A new study from the Institute of Labor Economics shines doubt on the effectiveness of Donald Trump’s push to deport immigrants to increase the safety of America. According to the study, deporting undocumented immigrants is not effective at reducing crime rates. Interestingly, the process can actually increase the incidence of certain crimes, Newsweek reports.
The study suggests that 45 percent of immigrants deported under Department of Homeland Security’s Secure Communities program, which Barack Obama oversaw during his first term as president, either had minor prior convictions or not at all. This finding conflicts with the goals of the U.S. Immigration and Customs Enforcement (ICE).
“ICE remains committed to directing its enforcement resources to those aliens posing the greatest risk to the safety and security of the United States,” the agency claimed in the recent enforcement report. “By far, the largest percentage of aliens arrested by ICE are convicted criminals.”
Although the study claims that deporting criminal immigrants would decrease crimes, it suggests that the ICE is not effective at doing so. Under Obama’s administration, there was no significant decrease in crime rates due to deportation, and the number of deportees with criminal records has declined under Trump’s administration.
In addition, the study found a statistically significant correlation between increased deportations and property crimes. The study concluded that there is “not empirical support” for the claims that deporting immigrants is effectively decreasing crime and making communities safer.

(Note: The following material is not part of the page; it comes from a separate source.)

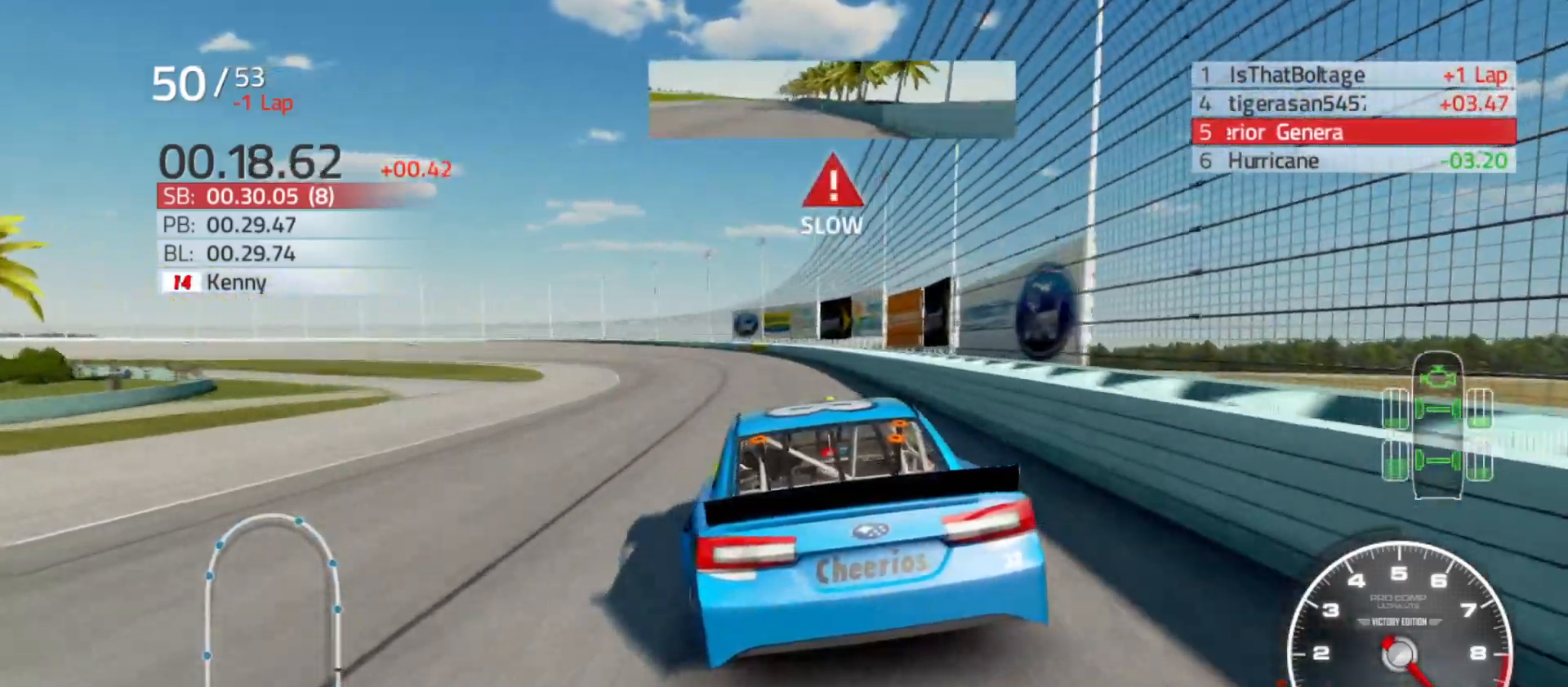
{"buttons": [], "left_stick": "left", "right_stick": "center", "events": [[200, "R2", "up"], [217, "L2", "down"], [383, "L2", "up"]]}
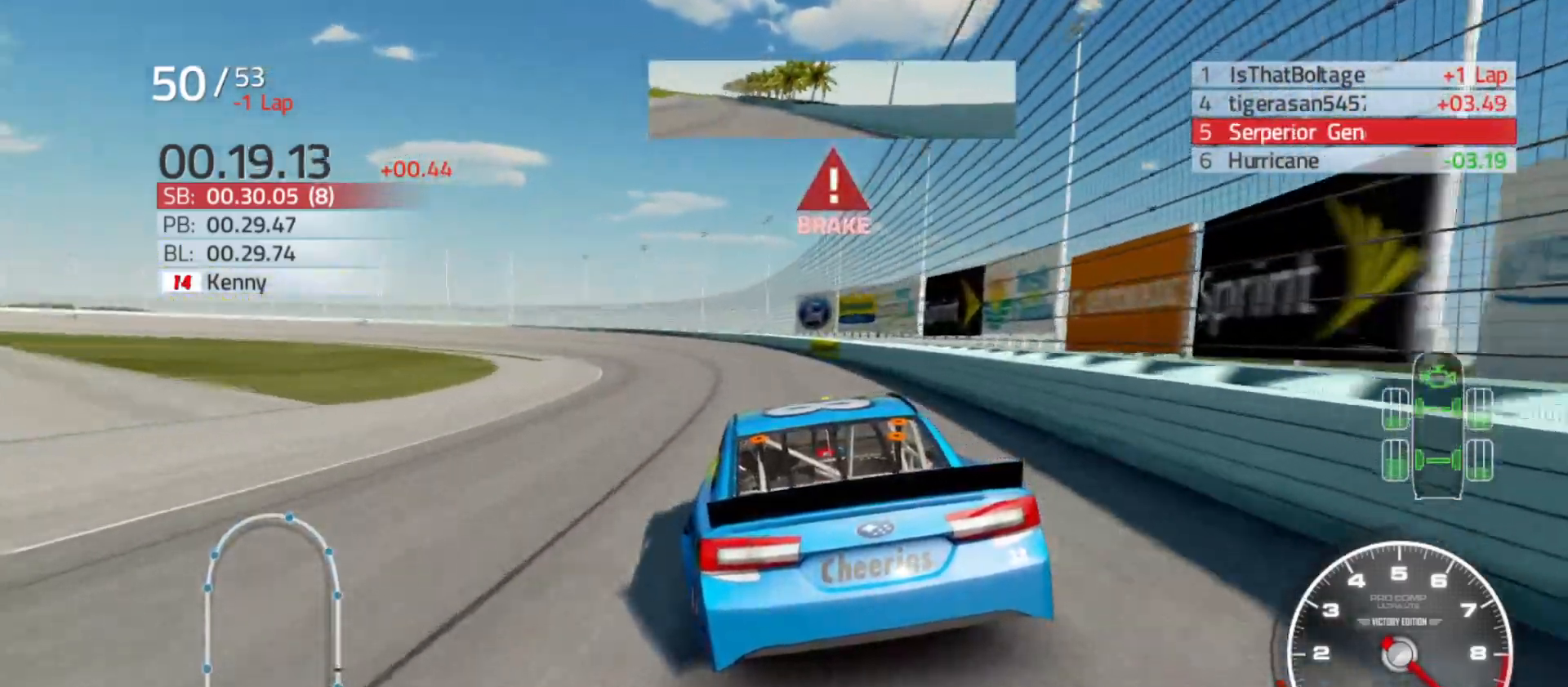
{"buttons": ["L2"], "left_stick": "left", "right_stick": "center", "events": [[100, "L2", "down"]]}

The ICE’s approach to deportation has come under fire since Trump announced the agency would be cracking down on the purported immigration problem. Laura Williamson, an organizer with Sanctuary DMV, claims that — in the face of immigrants learning their rights and receiving help from their community — the ICE has turned its focus to deception and surveillance in what she claims is an approach that bends the commonly accepted “moral standards of transparency and respect.”
As for the effect of immigration on the U.S. economy, a paper from the Journal of Development Economics, which was posted by Science Direct, suggests that most immigration doesn’t lower the wages of native workers. The results of the study are reportedly aligned with most economic research, which suggests that immigration is, in many cases, beneficial because immigrants are not just workers; they are people that start businesses and purchase goods and services from U.S. businesses, circulating capital throughout the economy.
In addition, Harvard Business Review suggests immigrants are responsible for starting 25 percent of new businesses, an impressive number considering they account for 15 percent of the population of the United States.